[[ Records open ]]

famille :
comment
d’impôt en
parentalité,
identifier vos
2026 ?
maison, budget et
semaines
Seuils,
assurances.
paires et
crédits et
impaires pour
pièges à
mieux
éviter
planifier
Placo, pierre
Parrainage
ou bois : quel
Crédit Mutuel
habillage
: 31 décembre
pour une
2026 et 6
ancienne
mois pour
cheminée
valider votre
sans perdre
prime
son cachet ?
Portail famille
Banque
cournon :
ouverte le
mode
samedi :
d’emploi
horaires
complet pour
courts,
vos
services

[[ Records closed ]]
[[ Records open ]]

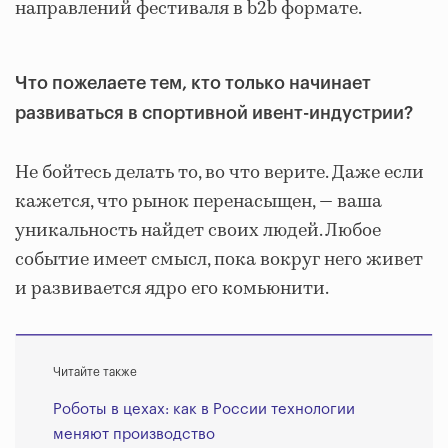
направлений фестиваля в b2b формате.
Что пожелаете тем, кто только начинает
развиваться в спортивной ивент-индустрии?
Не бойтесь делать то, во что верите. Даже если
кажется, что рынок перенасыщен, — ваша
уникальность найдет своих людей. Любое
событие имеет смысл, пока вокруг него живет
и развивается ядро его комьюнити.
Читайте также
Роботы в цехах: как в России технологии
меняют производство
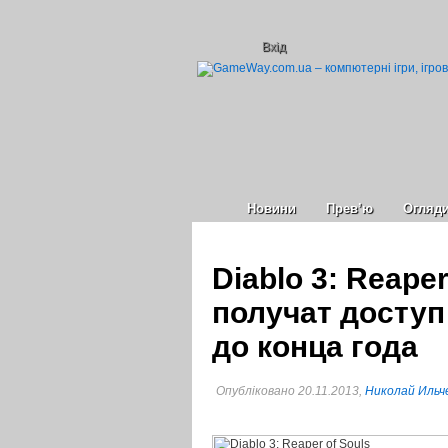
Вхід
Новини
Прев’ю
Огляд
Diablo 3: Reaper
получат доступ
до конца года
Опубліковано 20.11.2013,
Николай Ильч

[[ Records closed ]]
[[ Records open ]]

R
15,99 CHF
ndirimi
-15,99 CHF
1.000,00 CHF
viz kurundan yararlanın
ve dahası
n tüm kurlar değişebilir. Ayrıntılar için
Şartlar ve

[[ Records closed ]]

*Exercise:*
Please output the lines above exactly as they appear, beginning at the line that has "направлений фестиваля в b2b формате." and stopping after the line that has "и развивается ядро его комьюнити.".

*Completed exercise:*
направлений фестиваля в b2b формате.
Что пожелаете тем, кто только начинает
развиваться в спортивной ивент-индустрии?
Не бойтесь делать то, во что верите. Даже если
кажется, что рынок перенасыщен, — ваша
уникальность найдет своих людей. Любое
событие имеет смысл, пока вокруг него живет
и развивается ядро его комьюнити.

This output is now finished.